BEGIN Excerpt

Just in case newspapers (and just about everyone else) weren’t having enough trouble making money from online ads, there’s a growing number of browser tools like Readability that let you strip those ads away. TidyRead is a new one that works pretty well and has been rolling out a number of features in the last couple of weeks, including support for the iPhone and iPod Touch.

Once you’ve set things up properly, TidyRead works pretty much the same on your computer and on your mobile device — you just hit a button on your browser, then the service brings up a version of the page you’re on (say, a VentureBeat article) in a nice, simple layout, with text, images, and no ads. It’s a little harder to set up on the phone. You either sync your bookmarks between the desktop and mobile versions of Safari (a pain if, like me, you don’t use Safari on your computer), or you manually use your phone to bookmark a specific page on the TidyRead site, then edit the link down to the relevant JavaScript. But on a phone, the benefits are bigger too, because there’s so much less screen real estate, so ads or any other wastes of space are much more annoying.

END Excerpt
BEGIN Dataset content

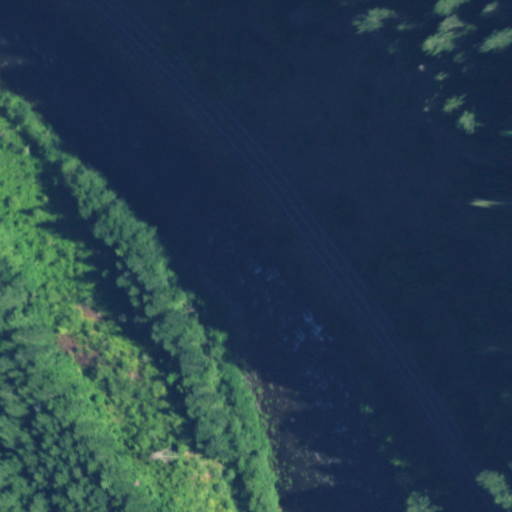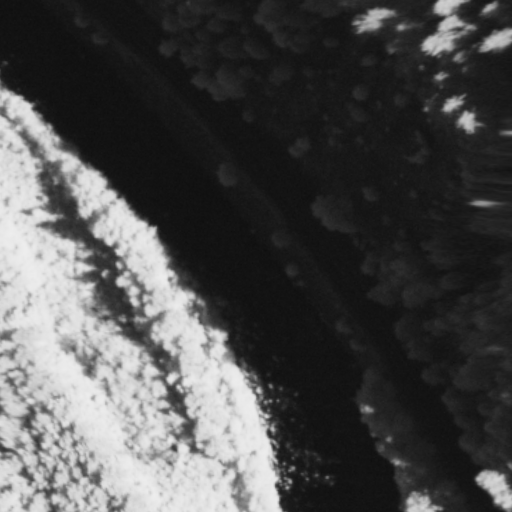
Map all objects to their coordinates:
road: (328, 239)
river: (220, 247)
road: (64, 474)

END Dataset content

What you are asked to do:
In the TidyRead article, which devices did TidyRead recently add support for?

Finished exercise:
The iPhone and iPod Touch.